Data section Start Marker

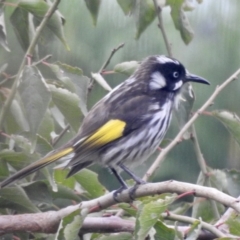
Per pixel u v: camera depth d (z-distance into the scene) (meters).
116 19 13.00
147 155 10.48
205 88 13.52
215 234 7.07
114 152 9.99
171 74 10.69
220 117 9.55
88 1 9.91
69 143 9.34
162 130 10.59
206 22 13.20
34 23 10.09
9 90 9.57
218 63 13.29
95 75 9.70
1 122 9.07
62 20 10.33
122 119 10.09
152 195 7.80
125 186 10.08
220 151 13.68
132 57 13.15
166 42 10.59
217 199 6.86
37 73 8.58
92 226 7.94
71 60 13.07
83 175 9.45
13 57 13.25
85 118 10.09
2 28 9.55
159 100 10.55
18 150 9.93
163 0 10.24
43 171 8.88
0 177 9.24
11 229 8.11
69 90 9.33
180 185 7.26
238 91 13.72
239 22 13.21
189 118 10.21
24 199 8.84
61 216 8.06
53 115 9.80
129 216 9.07
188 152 13.48
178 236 6.84
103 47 13.09
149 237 7.35
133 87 10.60
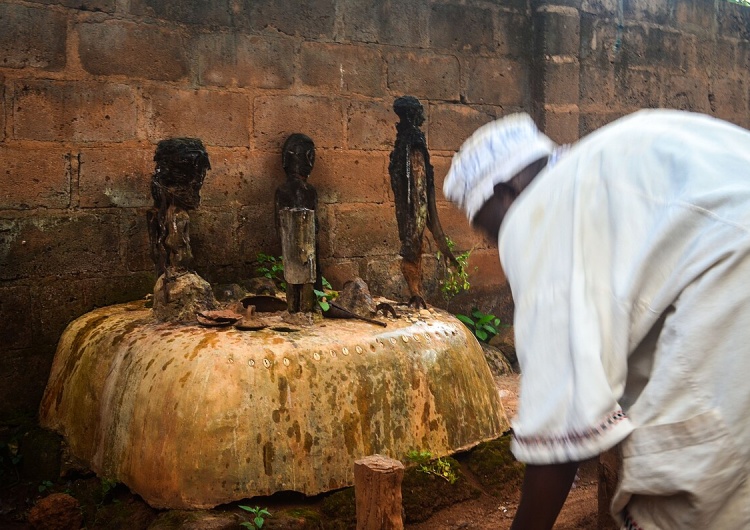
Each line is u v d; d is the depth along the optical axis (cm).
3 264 425
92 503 352
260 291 496
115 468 348
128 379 352
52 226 439
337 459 342
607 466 305
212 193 497
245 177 510
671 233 138
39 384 437
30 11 428
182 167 390
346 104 551
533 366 143
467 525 358
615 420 133
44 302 438
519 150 169
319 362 349
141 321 391
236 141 505
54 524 339
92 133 452
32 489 384
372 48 560
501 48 629
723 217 134
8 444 403
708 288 131
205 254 496
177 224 390
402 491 355
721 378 131
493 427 409
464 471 387
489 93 625
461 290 619
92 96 450
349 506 336
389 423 361
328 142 544
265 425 330
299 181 502
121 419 349
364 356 362
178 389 330
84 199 450
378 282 572
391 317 410
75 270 448
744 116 830
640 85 722
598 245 145
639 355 146
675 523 138
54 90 438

Data section End Marker

Try it:
For the records above, give the number of lines that include the string "depth", with nothing added.

Completed task:
2